Every entry below should be written out exactly, and no image should appear.

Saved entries
%%
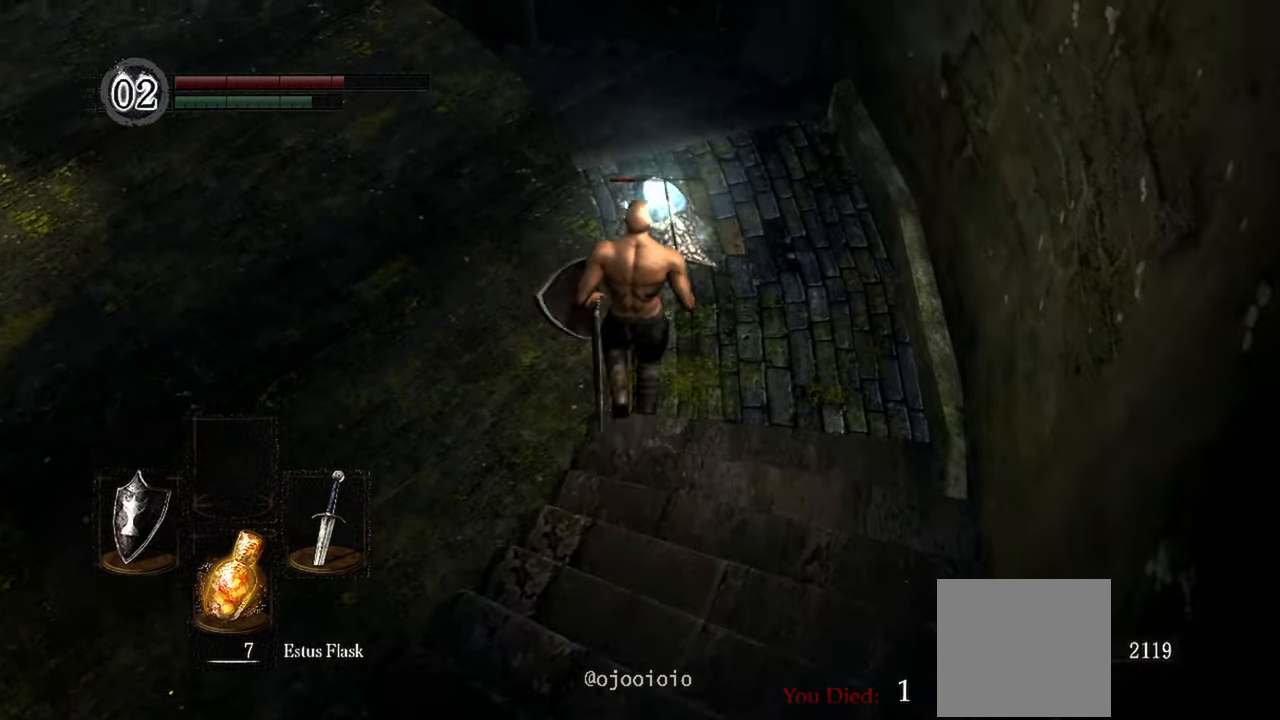
{"buttons": [], "left_stick": "center", "right_stick": "center", "events": [[17, "B", "up"], [150, "left_stick", "center"], [250, "R1", "down"], [317, "R1", "up"]]}
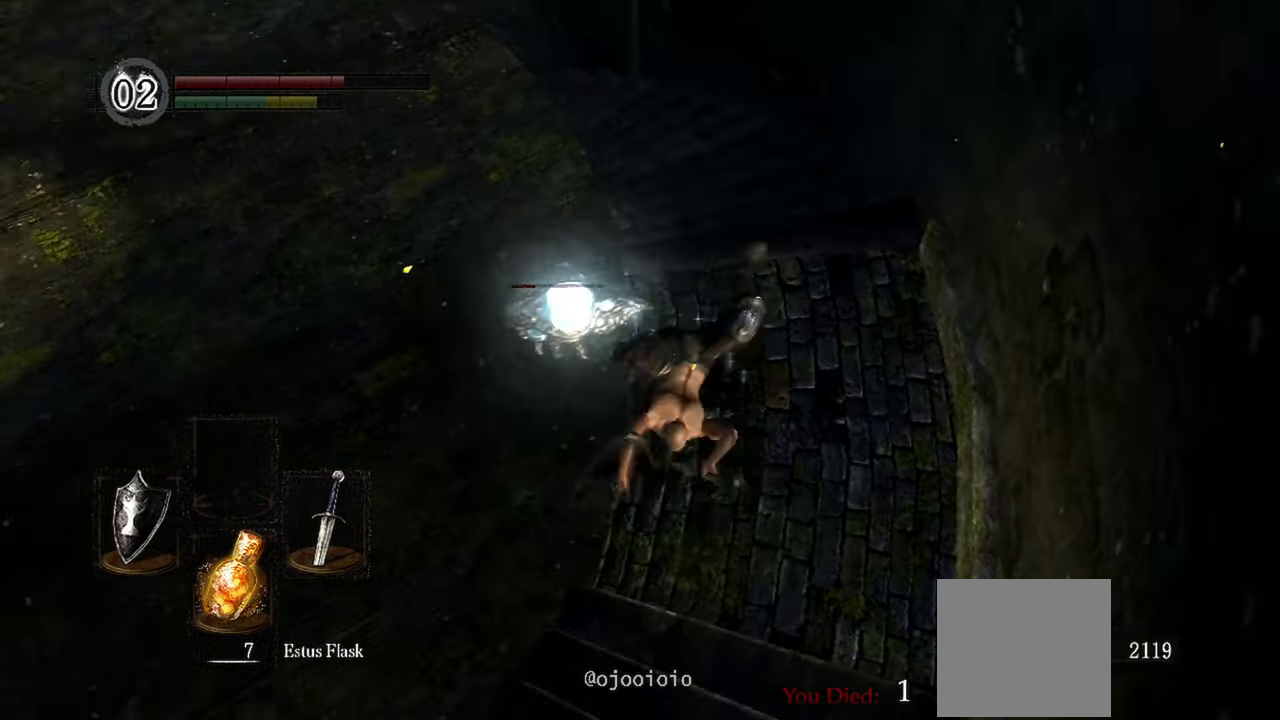
{"buttons": [], "left_stick": "up-left", "right_stick": "center"}
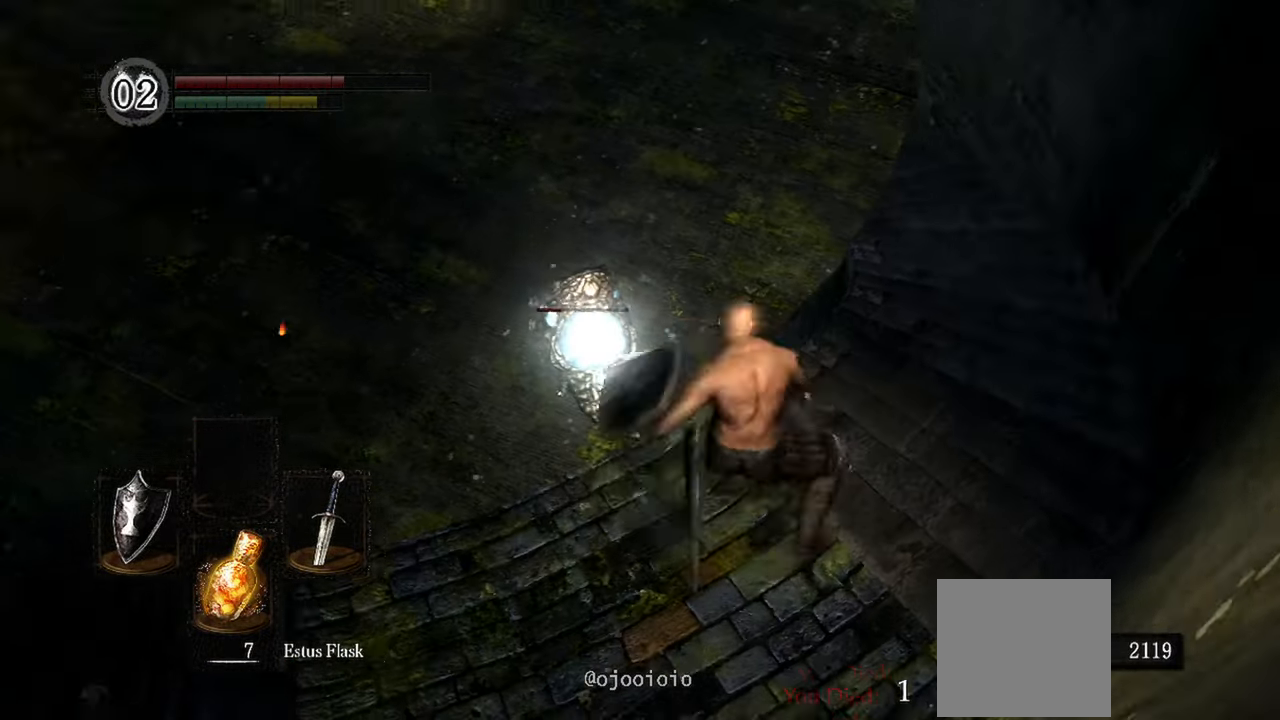
{"buttons": [], "left_stick": "center", "right_stick": "center", "events": [[17, "R1", "down"], [183, "R1", "up"], [417, "left_stick", "center"]]}
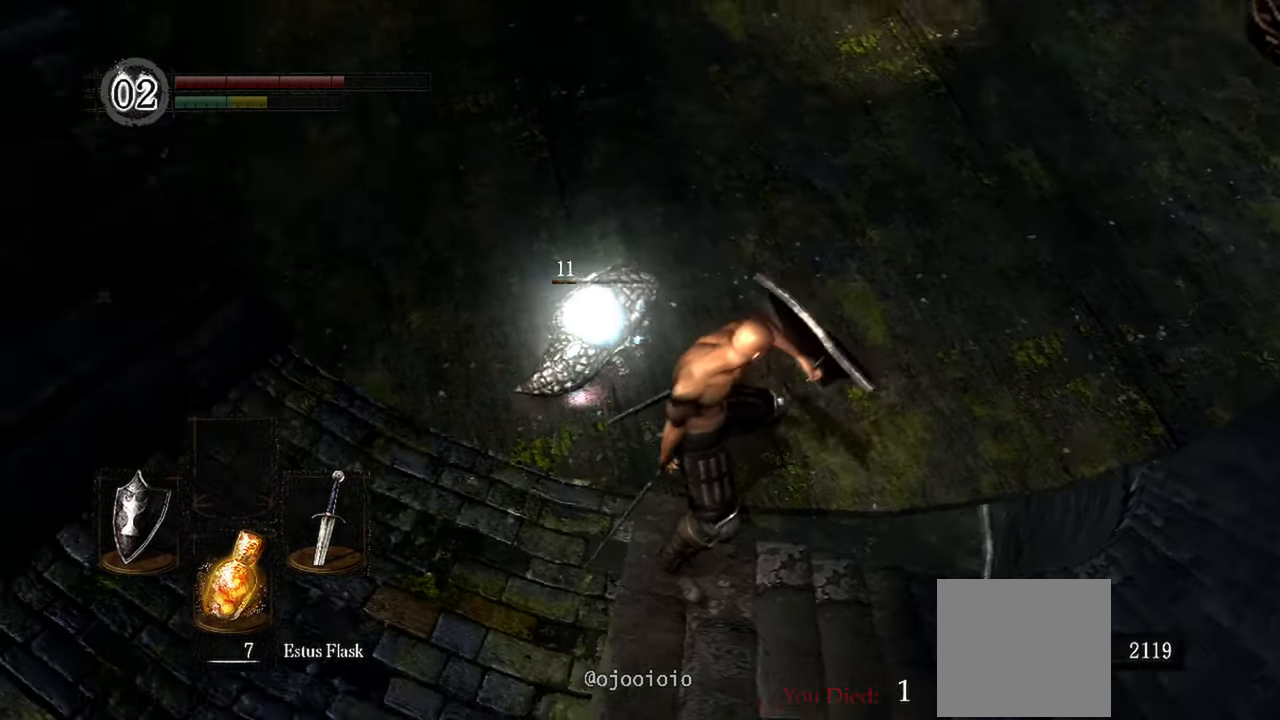
{"buttons": [], "left_stick": "center", "right_stick": "center", "events": [[217, "R1", "down"], [383, "R1", "up"]]}
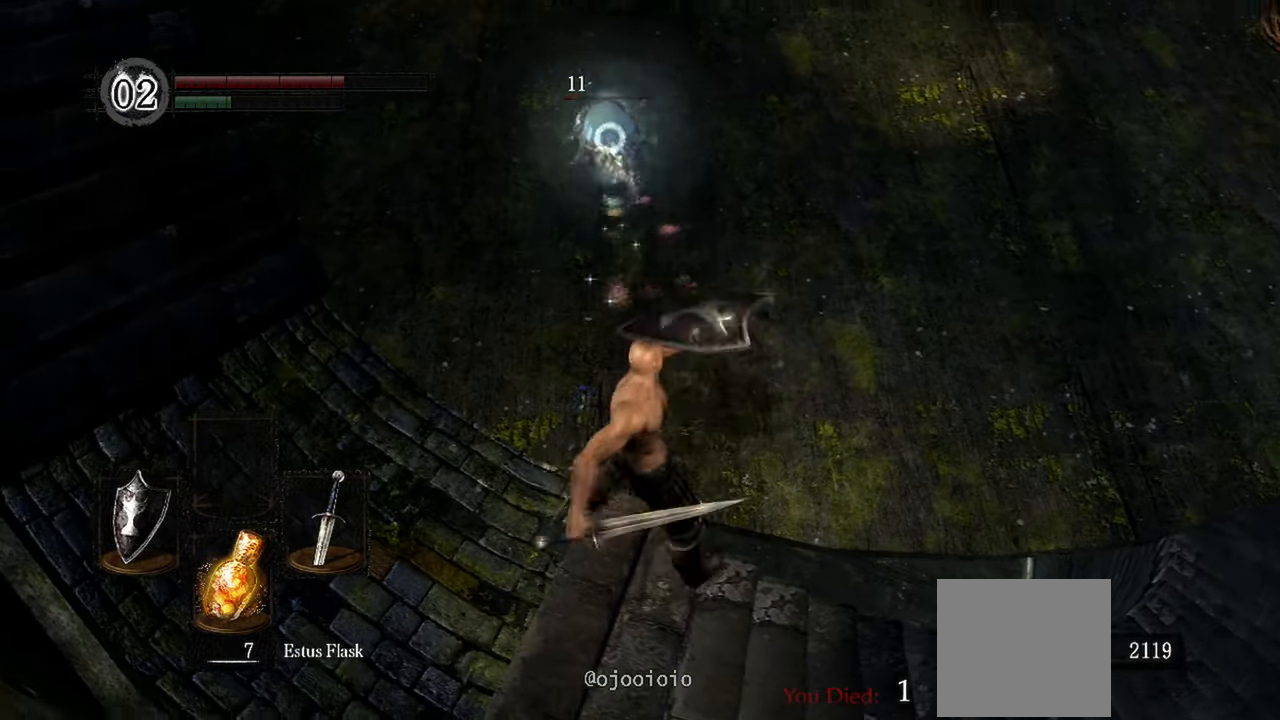
{"buttons": [], "left_stick": "up", "right_stick": "center", "events": [[50, "left_stick", "up"]]}
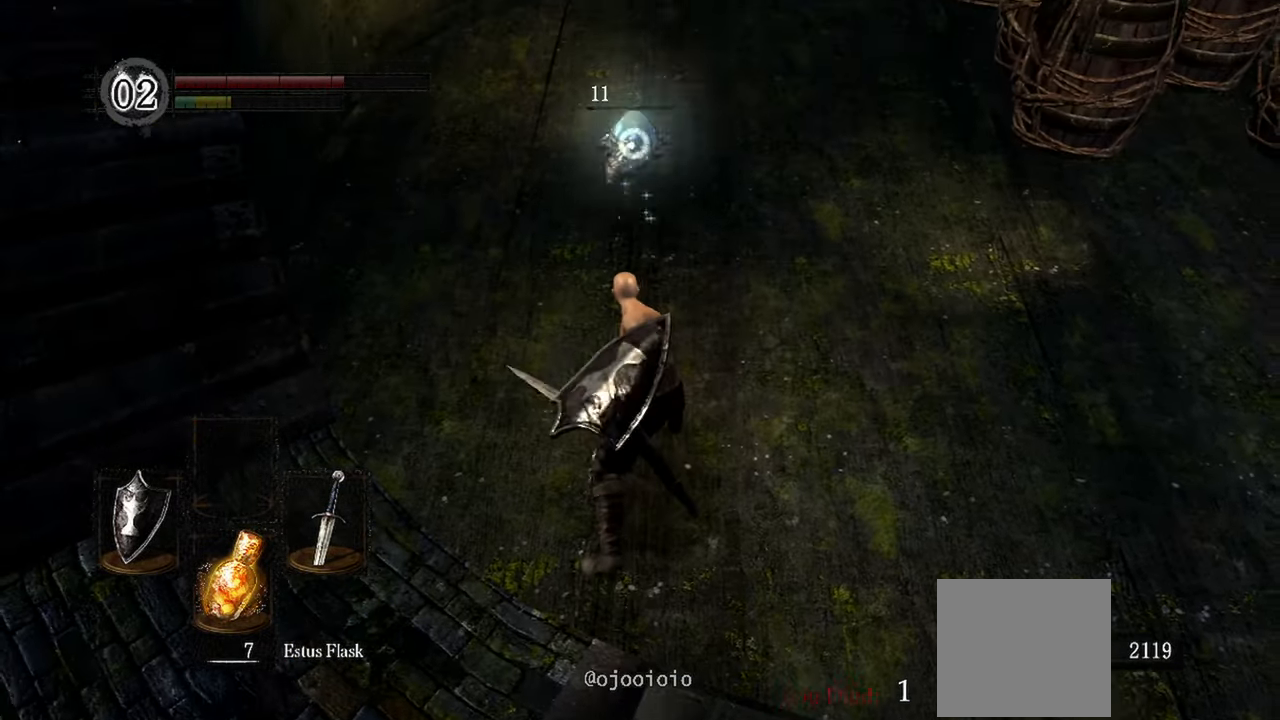
{"buttons": [], "left_stick": "up", "right_stick": "center", "events": [[283, "B", "down"], [450, "B", "up"]]}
%%
Reply to the task:
{"buttons": [], "left_stick": "center", "right_stick": "center", "events": [[17, "B", "up"], [150, "left_stick", "center"], [250, "R1", "down"], [317, "R1", "up"]]}
{"buttons": [], "left_stick": "up-left", "right_stick": "center"}
{"buttons": [], "left_stick": "center", "right_stick": "center", "events": [[17, "R1", "down"], [183, "R1", "up"], [417, "left_stick", "center"]]}
{"buttons": [], "left_stick": "center", "right_stick": "center", "events": [[217, "R1", "down"], [383, "R1", "up"]]}
{"buttons": [], "left_stick": "up", "right_stick": "center", "events": [[50, "left_stick", "up"]]}
{"buttons": [], "left_stick": "up", "right_stick": "center", "events": [[283, "B", "down"], [450, "B", "up"]]}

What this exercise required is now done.